§ **PROBLEM REQUIREMENTS**
Rewrite the data from its first line through the line containing "Женские портмоне", inclusive, swapping "Часы наручные" for "Наручные часы" and leaving everything else in those lines unchanged.

(Beginning of DATA SECTION)

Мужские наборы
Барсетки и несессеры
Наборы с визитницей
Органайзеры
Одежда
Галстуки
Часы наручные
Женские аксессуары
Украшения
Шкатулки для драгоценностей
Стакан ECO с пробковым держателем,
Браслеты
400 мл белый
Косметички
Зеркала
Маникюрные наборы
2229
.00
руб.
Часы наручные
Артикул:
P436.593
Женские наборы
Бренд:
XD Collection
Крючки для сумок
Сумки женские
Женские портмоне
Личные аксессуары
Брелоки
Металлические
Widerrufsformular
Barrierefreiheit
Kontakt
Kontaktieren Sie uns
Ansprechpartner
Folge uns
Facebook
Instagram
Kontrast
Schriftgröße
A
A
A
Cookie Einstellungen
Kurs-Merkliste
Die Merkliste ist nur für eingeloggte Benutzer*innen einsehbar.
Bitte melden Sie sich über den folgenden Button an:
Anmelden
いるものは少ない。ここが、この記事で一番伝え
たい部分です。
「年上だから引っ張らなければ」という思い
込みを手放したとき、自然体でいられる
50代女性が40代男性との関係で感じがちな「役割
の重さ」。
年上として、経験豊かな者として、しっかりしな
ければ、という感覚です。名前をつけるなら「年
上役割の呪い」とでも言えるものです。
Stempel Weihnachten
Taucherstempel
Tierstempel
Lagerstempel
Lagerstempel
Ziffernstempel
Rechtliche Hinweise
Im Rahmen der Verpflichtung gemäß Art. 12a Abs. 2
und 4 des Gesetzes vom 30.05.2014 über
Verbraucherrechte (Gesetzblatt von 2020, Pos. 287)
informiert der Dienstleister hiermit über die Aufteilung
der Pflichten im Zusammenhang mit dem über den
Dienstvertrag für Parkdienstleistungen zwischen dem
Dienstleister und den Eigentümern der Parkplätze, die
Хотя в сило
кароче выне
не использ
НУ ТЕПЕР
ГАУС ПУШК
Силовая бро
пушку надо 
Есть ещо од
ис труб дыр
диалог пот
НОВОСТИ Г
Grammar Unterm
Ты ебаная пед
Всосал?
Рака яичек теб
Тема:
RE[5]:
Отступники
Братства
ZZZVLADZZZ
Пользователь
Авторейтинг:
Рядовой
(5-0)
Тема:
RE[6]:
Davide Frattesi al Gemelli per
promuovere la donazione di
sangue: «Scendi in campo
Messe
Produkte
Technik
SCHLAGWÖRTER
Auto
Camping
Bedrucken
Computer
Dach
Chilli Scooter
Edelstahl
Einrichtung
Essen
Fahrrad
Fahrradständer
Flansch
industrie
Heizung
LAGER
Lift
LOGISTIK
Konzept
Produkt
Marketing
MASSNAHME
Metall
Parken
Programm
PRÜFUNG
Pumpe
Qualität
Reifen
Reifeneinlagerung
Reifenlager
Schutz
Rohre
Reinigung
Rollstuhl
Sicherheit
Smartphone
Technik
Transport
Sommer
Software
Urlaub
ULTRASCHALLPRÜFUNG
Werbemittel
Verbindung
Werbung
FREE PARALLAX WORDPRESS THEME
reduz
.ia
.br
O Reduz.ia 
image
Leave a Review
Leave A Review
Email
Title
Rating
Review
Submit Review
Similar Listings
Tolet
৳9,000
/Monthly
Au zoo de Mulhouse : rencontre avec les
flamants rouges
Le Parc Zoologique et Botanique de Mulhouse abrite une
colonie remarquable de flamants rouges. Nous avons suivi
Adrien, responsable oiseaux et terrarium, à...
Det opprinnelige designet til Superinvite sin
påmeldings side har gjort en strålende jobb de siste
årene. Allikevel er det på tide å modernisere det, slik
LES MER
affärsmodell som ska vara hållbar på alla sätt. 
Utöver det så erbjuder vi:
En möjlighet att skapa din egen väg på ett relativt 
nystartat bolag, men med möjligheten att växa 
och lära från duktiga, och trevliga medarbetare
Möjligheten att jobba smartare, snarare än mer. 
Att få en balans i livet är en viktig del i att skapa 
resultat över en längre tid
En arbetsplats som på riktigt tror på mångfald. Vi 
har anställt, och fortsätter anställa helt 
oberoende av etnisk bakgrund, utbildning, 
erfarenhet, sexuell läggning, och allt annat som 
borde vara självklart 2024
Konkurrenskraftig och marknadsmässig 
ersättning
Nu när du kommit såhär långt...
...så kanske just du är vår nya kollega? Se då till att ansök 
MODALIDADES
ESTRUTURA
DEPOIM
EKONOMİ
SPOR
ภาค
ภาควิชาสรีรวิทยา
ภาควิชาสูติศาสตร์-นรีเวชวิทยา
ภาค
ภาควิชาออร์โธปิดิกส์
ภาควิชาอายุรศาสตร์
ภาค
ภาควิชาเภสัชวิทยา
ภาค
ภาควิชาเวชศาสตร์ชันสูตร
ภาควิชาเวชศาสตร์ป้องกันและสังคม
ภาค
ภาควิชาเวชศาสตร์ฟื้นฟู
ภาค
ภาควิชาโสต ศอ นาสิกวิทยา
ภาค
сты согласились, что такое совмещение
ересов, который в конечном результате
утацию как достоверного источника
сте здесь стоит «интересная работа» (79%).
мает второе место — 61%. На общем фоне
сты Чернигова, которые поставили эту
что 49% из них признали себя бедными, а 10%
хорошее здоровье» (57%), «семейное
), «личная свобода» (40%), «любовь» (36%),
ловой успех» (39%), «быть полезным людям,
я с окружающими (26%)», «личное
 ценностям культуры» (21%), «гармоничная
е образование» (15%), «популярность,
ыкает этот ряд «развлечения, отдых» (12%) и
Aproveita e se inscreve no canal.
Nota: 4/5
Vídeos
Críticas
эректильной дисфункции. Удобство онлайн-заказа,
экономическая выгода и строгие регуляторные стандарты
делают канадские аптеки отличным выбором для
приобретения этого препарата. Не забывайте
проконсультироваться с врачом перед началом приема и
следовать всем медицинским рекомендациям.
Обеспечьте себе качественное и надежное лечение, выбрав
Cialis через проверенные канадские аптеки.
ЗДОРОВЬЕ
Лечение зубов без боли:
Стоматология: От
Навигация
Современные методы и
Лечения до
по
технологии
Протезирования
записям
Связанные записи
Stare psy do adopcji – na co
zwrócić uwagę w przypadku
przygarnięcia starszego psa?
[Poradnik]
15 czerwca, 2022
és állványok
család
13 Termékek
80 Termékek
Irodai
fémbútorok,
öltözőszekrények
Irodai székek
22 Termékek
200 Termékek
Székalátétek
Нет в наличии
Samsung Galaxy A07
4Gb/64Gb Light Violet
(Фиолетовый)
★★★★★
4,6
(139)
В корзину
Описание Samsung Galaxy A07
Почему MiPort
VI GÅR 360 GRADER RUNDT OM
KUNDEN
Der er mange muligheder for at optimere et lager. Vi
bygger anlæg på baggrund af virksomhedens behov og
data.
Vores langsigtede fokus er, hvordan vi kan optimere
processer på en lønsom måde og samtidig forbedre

(End of DATA SECTION)

§ **RESULT OF THE EXERCISE**
Мужские наборы
Барсетки и несессеры
Наборы с визитницей
Органайзеры
Одежда
Галстуки
Наручные часы
Женские аксессуары
Украшения
Шкатулки для драгоценностей
Стакан ECO с пробковым держателем,
Браслеты
400 мл белый
Косметички
Зеркала
Маникюрные наборы
2229
.00
руб.
Наручные часы
Артикул:
P436.593
Женские наборы
Бренд:
XD Collection
Крючки для сумок
Сумки женские
Женские портмоне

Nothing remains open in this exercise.